== STATED EXERCISE 1 ==
Collect every line of the rows that contains the string "kern".

== EXTRACT PROVIDED ==

┄┄┄┄┄┄┄┄┄┄

Tuesday, May 29, 2007

Hundreds of cats, thousands of cats, millions and billions and trillions of cats...






Just as the infamous Danish cartoonists spent too much time in Tivoli on the mosque ride, I spent too much time listening to my parents read _Millions of Cats_ to me. My parents, of course, refute the charge that they are culpable for my cat acquisition problem: they contend that "kitty" was one of my five first words, just after tree and fish; that I started campaigning for my first cat long before I was old enough to listen to that book; that I ought to point a little higher up in the family tree, to my grandmother, who often had seven stray animals in her house. I prefer to blame my parents, though. And the book. Books should be burned.


This is all to say that acquiring Kitten #2 was not my fault; I am a product of my environment. And also, we can blame the guards, who noted that another kitten seemed to be pattering around the outer wall of our compound. Incited by a confluence of extreme boredom and my enthusiasm for Kitten #1, they launched a 24-hour cathunt. Last night they appeared, faces exultant from the thrill of conquest, at our door with the spitting, snarling and scratching spoils of their venture.

Even I think we may need to put a moratorium on the kitten harvest, perhaps settling for feeding feral cats on the porch. I have a few relatives, I believe, who can give me tips on how to set up the outdoor cat buffet.

┄┄┄┄┄┄┄┄┄┄

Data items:

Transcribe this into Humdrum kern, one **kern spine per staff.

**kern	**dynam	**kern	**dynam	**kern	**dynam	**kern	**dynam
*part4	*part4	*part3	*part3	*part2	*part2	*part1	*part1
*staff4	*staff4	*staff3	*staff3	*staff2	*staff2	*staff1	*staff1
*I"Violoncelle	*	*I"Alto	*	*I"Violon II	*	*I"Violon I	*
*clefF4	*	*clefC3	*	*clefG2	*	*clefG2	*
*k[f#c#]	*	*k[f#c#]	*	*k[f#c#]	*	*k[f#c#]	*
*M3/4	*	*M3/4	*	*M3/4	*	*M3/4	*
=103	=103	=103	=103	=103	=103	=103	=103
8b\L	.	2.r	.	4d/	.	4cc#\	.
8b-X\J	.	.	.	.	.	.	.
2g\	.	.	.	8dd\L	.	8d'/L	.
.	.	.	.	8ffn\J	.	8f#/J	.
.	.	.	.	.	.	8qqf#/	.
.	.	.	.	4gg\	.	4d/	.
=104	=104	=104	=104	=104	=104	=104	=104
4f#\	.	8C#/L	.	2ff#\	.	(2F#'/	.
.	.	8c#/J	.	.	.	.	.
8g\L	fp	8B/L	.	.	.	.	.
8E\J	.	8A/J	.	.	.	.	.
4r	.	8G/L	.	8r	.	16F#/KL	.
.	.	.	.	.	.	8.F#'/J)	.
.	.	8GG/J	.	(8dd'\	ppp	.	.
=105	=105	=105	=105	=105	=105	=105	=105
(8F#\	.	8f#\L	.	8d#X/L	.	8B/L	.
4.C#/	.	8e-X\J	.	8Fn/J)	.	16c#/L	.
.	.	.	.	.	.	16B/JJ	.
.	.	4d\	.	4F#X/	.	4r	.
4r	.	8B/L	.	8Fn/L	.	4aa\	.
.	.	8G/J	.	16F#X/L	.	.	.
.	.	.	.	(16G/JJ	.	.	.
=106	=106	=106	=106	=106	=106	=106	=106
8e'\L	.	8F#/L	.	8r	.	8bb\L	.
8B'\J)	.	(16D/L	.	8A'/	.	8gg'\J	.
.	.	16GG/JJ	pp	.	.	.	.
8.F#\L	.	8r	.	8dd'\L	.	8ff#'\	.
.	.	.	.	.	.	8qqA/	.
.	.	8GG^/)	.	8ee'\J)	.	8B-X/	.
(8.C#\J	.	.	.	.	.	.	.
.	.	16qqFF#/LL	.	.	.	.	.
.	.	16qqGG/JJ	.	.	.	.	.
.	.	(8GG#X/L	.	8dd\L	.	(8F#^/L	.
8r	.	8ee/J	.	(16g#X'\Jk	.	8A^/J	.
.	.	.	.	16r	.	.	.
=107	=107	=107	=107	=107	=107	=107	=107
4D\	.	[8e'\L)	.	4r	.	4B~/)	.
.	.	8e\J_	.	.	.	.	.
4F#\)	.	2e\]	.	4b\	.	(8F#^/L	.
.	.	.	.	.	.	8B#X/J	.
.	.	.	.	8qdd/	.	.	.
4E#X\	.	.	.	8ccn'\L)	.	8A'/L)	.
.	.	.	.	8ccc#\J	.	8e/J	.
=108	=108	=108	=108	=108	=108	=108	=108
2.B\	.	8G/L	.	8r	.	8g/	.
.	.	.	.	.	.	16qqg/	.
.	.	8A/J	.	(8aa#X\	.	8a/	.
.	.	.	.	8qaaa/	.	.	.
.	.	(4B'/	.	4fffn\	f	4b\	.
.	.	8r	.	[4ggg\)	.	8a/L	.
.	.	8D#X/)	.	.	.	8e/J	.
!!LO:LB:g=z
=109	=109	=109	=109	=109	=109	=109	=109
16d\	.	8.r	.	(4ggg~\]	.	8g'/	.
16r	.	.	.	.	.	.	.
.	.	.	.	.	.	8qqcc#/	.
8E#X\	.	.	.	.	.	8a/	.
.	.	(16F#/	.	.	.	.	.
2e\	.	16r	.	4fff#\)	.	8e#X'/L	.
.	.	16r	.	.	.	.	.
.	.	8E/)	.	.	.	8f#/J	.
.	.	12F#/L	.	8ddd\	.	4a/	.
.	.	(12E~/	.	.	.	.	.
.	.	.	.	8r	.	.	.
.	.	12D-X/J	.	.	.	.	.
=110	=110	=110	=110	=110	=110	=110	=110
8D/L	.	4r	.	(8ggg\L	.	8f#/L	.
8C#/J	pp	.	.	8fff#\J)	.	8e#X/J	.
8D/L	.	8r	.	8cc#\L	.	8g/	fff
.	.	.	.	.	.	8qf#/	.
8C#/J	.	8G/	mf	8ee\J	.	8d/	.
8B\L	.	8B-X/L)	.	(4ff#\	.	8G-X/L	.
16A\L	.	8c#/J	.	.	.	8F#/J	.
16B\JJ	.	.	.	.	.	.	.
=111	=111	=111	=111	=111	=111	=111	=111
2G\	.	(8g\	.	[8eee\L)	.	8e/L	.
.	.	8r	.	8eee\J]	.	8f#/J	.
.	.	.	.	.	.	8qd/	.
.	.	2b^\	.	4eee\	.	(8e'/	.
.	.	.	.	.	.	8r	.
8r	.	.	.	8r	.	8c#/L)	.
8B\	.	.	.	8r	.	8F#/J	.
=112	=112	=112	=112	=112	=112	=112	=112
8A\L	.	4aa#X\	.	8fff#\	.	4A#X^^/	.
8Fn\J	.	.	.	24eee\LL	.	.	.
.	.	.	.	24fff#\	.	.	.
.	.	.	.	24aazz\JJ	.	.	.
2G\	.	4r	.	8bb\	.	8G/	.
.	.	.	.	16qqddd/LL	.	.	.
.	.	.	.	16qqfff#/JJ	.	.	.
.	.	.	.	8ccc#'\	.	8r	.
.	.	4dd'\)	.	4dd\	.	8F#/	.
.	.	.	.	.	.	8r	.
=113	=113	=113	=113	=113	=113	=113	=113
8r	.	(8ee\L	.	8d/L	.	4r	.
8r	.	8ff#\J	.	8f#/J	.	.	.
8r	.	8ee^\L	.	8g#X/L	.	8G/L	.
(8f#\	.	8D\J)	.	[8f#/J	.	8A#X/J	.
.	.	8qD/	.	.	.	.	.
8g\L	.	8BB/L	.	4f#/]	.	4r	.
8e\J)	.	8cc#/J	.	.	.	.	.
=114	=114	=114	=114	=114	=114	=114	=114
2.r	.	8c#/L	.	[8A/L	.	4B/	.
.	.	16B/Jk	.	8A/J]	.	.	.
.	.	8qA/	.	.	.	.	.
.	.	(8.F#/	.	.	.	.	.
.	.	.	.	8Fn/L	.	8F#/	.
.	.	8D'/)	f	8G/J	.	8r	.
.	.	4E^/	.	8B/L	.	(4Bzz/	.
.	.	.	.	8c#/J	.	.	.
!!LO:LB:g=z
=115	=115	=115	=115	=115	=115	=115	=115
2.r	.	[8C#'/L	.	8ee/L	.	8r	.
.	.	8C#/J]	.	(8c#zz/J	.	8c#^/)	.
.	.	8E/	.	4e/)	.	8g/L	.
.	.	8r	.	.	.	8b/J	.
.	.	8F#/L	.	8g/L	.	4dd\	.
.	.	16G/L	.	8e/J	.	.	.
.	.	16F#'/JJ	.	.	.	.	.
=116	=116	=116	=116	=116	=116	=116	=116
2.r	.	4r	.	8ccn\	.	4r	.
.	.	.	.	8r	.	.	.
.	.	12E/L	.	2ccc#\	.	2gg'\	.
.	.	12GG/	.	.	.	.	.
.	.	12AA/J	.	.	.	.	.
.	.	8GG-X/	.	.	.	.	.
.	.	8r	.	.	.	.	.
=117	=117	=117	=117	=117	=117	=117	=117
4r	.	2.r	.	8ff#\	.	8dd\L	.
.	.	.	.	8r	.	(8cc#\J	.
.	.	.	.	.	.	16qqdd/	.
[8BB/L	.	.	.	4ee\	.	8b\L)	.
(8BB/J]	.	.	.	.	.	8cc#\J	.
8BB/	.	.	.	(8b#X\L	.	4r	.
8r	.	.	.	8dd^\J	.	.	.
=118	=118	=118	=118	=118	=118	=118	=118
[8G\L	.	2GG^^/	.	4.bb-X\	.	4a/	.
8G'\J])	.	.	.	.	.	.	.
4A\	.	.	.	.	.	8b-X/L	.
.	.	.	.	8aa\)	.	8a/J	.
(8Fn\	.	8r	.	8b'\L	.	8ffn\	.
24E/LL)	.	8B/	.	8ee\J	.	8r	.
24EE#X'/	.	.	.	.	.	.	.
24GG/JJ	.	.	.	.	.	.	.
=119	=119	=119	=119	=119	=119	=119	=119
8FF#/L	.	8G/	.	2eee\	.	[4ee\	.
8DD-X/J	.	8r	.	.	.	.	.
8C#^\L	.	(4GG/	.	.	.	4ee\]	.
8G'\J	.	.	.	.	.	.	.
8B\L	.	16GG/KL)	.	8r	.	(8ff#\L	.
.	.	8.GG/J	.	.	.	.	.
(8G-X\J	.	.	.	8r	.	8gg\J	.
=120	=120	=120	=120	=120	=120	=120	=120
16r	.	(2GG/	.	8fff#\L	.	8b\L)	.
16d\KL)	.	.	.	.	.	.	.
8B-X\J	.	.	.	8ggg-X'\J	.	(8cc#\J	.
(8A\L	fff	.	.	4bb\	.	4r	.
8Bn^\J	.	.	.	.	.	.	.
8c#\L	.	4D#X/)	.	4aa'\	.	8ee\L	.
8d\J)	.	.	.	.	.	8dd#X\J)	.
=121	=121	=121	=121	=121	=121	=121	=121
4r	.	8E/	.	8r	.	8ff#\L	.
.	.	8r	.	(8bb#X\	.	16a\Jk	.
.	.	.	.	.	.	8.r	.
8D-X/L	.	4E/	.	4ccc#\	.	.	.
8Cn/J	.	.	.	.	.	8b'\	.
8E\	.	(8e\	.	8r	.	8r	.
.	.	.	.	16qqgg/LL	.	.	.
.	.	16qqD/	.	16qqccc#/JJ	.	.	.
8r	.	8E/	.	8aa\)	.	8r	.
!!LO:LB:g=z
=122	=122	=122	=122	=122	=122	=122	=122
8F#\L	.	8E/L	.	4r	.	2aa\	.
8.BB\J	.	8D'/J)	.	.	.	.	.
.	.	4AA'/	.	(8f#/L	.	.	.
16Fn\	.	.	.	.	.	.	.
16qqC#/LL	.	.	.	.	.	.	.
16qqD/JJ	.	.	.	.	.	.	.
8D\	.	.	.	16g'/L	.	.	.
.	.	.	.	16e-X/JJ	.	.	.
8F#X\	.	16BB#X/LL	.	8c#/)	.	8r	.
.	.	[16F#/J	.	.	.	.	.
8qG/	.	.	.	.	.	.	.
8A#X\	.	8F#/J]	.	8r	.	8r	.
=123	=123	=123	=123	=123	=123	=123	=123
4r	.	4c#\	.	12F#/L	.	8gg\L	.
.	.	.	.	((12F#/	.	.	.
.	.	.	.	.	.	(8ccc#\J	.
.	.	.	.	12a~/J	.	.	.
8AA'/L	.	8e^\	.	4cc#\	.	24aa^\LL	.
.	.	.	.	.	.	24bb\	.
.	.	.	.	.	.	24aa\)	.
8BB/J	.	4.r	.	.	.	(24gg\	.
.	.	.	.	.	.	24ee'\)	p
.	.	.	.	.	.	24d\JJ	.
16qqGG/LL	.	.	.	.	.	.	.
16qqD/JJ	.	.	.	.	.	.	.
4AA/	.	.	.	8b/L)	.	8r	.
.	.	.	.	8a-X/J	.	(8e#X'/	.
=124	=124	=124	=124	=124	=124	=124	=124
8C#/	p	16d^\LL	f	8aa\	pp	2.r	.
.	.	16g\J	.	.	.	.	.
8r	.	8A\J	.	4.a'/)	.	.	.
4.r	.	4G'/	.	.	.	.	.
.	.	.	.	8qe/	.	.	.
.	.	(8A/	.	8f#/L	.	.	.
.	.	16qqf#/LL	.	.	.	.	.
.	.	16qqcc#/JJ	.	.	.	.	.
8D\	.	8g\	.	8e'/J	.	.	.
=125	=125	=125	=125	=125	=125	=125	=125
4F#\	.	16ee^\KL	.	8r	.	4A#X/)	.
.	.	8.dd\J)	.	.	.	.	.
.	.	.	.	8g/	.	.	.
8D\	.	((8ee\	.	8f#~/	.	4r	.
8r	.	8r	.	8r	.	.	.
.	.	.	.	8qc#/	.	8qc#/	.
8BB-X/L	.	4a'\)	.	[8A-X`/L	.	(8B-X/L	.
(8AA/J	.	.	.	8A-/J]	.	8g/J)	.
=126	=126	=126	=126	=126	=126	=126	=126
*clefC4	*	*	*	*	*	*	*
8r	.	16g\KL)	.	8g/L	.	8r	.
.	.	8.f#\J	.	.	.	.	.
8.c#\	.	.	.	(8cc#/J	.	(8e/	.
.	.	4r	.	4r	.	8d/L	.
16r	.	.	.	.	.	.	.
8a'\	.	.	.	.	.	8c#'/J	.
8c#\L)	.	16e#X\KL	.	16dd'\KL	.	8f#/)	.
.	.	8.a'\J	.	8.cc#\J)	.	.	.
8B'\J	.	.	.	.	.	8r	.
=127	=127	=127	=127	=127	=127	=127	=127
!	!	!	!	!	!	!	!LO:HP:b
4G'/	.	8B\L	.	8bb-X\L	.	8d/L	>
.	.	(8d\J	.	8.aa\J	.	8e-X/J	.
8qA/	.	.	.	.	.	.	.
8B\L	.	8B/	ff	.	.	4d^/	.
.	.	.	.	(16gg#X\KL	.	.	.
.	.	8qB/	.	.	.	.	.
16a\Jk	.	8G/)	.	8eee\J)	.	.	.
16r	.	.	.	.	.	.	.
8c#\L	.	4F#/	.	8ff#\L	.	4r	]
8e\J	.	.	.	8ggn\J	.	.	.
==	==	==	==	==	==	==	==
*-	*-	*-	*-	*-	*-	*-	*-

┄┄┄┄┄┄┄┄┄┄

== STATED EXERCISE 2 ==
Render the sentence "I prefer to blame my parents, though." from the post about the kittens into Spanish.

== CORRECT ANSWER 1 ==
Transcribe this into Humdrum kern, one **kern spine per staff.
**kern	**dynam	**kern	**dynam	**kern	**dynam	**kern	**dynam

== CORRECT ANSWER 2 ==
Sin embargo, prefiero culpar a mis padres.